Au nom de la reddition des comptes, celle-ci aboutit en effet à faire le vide autour de Macky Sall. Interrogés successivement, depuis le 9 octobre, par les enquêteurs de la Division des investigations criminelles (DIC) puis par les magistrats du Pool judiciaire financier (PJF), Aliou Sall et son épouse Aïssata ont finalement été inculpés pour « blanchiment de capitaux » et « association de malfaiteurs » avant d’être libérés sous contrôle judiciaire après s’être acquittés d’une caution de 240 millions de F CFA (près de 366 000 euros). Selon son avocat, Me El Hadji Diouf, il est reproché à l’ex-maire de Guédiawaye, qui fut aussi le directeur général de la Caisse des dépôts et consignations (CDC), des malversations – qu’il conteste – dans le cadre d’une société civile immobilière (la SCI Macoussa) dont il détient 99 % du capital, son épouse n’en possédant que 1 %.

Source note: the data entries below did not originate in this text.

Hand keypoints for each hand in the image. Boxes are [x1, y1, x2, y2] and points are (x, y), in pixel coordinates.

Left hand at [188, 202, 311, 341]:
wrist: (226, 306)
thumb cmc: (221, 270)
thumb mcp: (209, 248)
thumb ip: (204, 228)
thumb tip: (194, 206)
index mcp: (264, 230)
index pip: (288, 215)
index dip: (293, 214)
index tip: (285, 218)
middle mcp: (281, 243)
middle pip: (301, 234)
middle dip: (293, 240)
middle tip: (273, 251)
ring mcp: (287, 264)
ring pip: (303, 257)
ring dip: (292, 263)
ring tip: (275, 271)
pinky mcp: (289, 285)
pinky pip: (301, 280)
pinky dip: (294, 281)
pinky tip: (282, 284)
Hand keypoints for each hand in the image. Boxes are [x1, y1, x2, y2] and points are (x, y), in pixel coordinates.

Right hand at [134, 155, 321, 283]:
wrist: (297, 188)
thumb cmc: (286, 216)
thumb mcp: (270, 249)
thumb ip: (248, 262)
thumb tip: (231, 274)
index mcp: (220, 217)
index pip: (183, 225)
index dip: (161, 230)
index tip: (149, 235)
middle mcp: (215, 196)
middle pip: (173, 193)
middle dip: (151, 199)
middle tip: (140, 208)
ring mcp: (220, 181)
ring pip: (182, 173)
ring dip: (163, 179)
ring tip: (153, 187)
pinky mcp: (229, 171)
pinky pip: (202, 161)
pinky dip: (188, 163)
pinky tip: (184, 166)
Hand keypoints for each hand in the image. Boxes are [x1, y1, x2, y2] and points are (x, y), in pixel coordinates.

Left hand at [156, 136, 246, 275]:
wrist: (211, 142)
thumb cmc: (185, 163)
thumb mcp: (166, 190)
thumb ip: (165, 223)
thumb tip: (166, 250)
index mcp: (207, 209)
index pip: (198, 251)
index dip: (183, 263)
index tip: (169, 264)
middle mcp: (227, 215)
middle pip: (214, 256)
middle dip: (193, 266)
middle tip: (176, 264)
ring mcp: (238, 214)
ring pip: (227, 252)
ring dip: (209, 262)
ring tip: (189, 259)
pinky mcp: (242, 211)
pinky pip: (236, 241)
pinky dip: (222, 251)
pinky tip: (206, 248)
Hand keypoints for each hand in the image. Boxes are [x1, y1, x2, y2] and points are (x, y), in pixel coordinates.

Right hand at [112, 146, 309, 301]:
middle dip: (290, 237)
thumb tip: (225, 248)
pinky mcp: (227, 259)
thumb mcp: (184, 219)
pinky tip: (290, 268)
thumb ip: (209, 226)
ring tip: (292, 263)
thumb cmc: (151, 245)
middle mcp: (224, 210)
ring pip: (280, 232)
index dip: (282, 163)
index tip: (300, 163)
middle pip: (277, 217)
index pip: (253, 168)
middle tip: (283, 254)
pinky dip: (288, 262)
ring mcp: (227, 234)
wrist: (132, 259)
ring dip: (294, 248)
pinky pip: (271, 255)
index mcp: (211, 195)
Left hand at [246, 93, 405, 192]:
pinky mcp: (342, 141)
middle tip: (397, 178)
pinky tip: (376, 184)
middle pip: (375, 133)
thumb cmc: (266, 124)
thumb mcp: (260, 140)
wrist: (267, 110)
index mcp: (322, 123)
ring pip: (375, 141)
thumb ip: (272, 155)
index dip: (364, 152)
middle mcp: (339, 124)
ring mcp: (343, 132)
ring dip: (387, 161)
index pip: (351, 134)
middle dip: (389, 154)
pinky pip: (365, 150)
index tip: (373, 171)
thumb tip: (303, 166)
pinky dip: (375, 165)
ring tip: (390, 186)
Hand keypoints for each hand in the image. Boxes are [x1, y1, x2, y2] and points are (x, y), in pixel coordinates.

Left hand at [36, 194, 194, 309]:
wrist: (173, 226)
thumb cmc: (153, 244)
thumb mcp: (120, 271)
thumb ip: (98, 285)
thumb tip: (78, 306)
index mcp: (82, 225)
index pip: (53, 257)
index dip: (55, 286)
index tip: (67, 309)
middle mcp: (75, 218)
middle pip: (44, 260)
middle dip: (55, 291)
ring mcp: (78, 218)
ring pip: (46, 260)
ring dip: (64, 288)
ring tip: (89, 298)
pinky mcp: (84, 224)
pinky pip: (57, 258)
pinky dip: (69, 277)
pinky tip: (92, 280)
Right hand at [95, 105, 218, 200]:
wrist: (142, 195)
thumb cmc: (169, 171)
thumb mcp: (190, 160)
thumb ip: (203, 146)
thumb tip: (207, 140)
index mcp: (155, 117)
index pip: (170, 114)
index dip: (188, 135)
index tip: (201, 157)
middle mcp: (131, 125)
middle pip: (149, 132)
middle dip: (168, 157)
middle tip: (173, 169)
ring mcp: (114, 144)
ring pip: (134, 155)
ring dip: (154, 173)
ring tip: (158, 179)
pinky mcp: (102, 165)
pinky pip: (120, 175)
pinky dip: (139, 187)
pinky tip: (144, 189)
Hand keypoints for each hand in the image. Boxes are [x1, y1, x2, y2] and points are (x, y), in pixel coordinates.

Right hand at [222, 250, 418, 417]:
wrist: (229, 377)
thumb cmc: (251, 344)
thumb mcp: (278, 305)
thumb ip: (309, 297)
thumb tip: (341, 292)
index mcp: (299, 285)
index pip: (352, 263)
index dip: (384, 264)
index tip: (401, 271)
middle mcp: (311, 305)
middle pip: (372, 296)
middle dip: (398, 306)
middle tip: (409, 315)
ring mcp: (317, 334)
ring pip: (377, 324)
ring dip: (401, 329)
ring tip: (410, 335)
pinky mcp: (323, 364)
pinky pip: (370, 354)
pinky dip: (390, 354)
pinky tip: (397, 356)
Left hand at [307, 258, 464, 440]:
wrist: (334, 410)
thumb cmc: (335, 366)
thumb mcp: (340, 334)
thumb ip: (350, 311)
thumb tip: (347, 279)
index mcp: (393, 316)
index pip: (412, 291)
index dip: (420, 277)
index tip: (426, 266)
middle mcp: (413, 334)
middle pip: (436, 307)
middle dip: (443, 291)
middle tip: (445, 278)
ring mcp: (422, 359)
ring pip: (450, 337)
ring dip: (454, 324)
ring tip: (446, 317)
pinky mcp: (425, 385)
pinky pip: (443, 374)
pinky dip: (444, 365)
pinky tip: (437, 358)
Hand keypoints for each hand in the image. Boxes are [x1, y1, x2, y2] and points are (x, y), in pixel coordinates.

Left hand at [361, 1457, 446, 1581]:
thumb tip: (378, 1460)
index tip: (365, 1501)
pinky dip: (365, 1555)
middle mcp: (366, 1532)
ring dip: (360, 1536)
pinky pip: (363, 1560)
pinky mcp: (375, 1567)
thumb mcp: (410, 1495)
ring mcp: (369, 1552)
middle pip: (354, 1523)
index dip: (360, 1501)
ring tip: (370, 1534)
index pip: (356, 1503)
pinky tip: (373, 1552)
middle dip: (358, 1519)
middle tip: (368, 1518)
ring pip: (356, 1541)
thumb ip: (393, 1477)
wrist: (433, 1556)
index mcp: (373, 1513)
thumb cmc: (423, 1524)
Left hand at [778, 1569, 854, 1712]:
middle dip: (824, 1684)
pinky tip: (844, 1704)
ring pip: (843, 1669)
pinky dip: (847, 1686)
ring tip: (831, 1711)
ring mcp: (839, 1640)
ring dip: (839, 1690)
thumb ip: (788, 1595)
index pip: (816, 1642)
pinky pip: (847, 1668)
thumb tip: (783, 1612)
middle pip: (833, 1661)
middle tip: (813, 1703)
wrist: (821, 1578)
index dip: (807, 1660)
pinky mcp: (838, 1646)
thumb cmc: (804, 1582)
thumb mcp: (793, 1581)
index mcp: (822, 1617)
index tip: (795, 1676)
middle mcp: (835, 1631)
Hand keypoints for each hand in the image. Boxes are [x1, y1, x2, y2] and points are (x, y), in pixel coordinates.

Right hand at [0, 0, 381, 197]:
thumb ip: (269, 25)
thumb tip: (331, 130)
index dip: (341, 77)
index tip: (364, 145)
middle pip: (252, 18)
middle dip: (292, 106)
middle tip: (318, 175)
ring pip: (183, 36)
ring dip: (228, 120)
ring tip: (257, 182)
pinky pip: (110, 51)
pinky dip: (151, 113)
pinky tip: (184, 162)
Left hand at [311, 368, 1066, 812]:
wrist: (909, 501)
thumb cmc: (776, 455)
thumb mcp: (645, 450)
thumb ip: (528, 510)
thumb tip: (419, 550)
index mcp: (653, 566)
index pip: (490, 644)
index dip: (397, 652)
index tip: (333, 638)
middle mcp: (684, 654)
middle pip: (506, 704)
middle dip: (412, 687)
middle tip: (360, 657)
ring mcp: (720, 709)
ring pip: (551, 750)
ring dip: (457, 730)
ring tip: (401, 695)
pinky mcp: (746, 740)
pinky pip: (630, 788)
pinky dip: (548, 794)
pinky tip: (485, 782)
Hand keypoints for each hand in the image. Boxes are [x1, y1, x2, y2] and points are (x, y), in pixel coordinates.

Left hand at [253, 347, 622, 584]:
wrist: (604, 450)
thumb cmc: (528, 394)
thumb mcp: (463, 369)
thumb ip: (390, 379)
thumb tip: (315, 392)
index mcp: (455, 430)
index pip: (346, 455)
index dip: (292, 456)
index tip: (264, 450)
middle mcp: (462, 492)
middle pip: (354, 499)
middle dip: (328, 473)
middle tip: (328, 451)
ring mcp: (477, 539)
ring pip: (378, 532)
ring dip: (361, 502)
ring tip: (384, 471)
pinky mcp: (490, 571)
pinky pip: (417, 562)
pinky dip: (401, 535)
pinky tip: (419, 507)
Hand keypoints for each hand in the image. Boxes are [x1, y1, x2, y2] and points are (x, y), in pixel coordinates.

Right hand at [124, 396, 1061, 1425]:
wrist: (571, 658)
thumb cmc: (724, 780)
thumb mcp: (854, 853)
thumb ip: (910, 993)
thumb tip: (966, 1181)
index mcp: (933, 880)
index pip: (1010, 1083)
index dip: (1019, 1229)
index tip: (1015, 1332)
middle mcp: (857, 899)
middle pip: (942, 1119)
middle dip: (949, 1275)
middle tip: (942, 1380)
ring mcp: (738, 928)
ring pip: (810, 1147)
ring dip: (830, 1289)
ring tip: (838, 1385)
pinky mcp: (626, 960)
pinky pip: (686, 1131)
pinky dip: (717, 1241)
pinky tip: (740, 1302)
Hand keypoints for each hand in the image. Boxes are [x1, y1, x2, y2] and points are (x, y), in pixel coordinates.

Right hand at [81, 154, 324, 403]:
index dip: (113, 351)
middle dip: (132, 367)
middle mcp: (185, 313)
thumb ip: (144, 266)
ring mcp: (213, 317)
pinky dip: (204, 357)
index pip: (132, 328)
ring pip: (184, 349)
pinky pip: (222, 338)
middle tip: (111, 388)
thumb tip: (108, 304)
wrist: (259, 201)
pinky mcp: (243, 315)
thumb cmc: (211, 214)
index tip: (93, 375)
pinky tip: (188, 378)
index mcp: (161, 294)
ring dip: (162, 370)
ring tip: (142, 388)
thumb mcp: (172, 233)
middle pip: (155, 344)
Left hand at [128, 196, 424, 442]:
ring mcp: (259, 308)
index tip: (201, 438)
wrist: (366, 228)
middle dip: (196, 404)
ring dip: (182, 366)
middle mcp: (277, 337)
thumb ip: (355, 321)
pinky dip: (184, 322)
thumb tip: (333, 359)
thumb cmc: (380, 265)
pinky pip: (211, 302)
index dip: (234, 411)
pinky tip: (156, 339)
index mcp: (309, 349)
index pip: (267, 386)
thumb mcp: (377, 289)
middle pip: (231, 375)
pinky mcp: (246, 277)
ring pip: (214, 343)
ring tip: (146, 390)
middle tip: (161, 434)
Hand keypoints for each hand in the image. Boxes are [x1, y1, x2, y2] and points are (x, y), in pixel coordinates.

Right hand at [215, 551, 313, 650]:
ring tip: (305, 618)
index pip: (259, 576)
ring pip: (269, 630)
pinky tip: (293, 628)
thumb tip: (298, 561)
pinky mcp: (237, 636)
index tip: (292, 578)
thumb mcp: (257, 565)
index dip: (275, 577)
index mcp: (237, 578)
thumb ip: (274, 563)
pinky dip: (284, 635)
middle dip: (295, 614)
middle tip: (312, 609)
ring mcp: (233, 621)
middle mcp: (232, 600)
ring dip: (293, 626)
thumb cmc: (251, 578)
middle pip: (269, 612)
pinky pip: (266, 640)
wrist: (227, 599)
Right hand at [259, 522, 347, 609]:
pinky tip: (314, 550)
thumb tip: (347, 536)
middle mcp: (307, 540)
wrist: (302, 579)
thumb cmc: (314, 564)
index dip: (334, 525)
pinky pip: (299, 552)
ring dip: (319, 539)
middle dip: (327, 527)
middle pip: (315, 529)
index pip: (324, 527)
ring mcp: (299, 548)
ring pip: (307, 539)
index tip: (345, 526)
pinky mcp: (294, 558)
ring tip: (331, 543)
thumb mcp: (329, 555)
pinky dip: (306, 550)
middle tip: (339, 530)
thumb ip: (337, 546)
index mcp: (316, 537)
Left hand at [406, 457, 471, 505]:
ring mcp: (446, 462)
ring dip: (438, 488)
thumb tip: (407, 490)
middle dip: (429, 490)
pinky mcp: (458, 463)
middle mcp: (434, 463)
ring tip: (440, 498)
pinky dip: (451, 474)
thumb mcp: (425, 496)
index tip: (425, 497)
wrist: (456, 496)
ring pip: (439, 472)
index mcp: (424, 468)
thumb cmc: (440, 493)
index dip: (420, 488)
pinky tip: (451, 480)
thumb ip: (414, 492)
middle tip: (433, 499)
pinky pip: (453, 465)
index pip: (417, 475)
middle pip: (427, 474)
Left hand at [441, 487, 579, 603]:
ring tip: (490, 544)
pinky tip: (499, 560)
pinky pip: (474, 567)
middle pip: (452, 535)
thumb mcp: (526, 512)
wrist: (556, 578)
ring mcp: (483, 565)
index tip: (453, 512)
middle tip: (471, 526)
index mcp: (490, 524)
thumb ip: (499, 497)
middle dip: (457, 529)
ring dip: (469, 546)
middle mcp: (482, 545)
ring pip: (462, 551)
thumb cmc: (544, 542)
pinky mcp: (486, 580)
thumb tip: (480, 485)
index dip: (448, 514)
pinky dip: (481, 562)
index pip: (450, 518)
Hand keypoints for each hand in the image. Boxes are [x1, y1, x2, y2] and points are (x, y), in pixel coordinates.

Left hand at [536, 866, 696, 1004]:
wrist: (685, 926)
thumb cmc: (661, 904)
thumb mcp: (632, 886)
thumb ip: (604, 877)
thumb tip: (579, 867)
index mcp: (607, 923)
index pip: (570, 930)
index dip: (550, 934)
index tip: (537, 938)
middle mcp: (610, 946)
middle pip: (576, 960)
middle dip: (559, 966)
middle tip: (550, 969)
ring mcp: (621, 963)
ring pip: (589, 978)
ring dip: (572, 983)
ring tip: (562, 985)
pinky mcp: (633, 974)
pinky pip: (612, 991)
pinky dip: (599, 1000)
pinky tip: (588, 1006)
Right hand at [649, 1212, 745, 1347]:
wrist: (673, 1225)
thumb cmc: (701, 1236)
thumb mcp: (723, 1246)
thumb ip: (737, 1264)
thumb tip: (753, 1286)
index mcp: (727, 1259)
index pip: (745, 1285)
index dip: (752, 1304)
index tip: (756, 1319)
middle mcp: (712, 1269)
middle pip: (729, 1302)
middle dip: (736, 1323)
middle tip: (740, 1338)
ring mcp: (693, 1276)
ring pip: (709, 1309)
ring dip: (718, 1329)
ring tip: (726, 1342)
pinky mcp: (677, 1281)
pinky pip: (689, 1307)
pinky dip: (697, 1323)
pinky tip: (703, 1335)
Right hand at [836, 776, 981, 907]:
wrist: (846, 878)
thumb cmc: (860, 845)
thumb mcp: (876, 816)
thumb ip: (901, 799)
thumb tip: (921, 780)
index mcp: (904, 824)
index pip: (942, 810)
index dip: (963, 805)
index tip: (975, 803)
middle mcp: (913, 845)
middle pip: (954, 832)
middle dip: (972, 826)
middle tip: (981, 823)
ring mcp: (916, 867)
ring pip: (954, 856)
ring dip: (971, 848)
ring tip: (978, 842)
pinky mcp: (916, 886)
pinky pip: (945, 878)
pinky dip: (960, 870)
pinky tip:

Aliou Sall « a choisi son épouse comme gérante, faute de temps pour administrer au quotidien la société. En retour, celle-ci lui a donné une procuration lui permettant de négocier avec les partenaires de la société », a indiqué l’avocat. Mais, selon une enquête préliminaire de la Cellule nationale de traitement des informations financières (Centif), ensuite transmise au PJF, certaines transactions seraient potentiellement constitutives du délit de « blanchiment de capitaux ». Parmi les mouvements suspects constatés sur le compte de la SCI familiale ont notamment été identifiés deux versements, dans le cadre d’une acquisition foncière sur fond de projet immobilier, pour un total de 240 millions de F CFA. En cause, l’achat d’un terrain de 1 000 m2 à la pointe des Almadies, contigu à l’ambassade des États-Unis.
Stratégie d’encerclement judiciaire
L’épée de Damoclès suspendue au-dessus de la tête d’Aliou Sall marque une nouvelle étape dans la stratégie d’encerclement judiciaire de l’ancien chef de l’État déployée depuis l’alternance d’avril 2024. Tour à tour, plusieurs de ses anciens ministres ou de ses proches ont en effet été mis en cause pour de présumés délits financiers, certains étant empêchés de quitter le territoire tandis que d’autres étaient placés en détention provisoire ou assignés à résidence sous bracelet électronique. Parmi eux, Mansour Faye, beau-frère de Macky Sall et ministre inamovible au cours de ses deux mandats, ainsi que quatre autres anciens ministres, ont été renvoyés devant la Haute Cour de justice le 8 mai.
Trois mois plus tôt, le 17 février, c’est le député Farba Ngom, richissime homme d’affaires proche de Macky Sall ayant fait fortune dans l’immobilier, qui était placé en détention provisoire après avoir été inculpé pour « association de malfaiteurs en vue de blanchiment », « blanchiment » et « escroquerie portant sur les deniers publics » après la levée de son immunité parlementaire. En raison d’un état de santé chancelant, la justice vient d’accepter son transfèrement vers un centre hospitalier pour qu’il puisse y recevoir des soins appropriés.
Dans la ligne de mire de la justice financière figure aussi le propre fils de Macky Sall, Amadou Sall, recherché dans une affaire d’achat-revente de véhicules de luxe susceptible de dissimuler des opérations de blanchiment. Résidant aux États-Unis, celui-ci n’entend pas, pour l’heure, se présenter devant la justice sénégalaise. Le patron de presse et éditorialiste Madiambal Diagne, proche de Macky Sall et très critique d’Ousmane Sonko, s’est retrouvé lui aussi sur la sellette depuis la fin de septembre et a préféré fuir le Sénégal après avoir été mis en cause par une enquête de la Centif.
Quant à l’ex-président sénégalais, qui réside officiellement au Maroc et n’a plus remis les pieds au Sénégal depuis qu’il a quitté le pouvoir, il se retrouve dans le viseur des nouvelles autorités dans le dossier, sensible, de la « dette cachée », qui a entraîné un gel durable des financements du FMI. Protégé par une immunité partielle, il ne pourrait toutefois être mis en cause devant la Haute Cour de justice qu’en cas de « haute trahison ».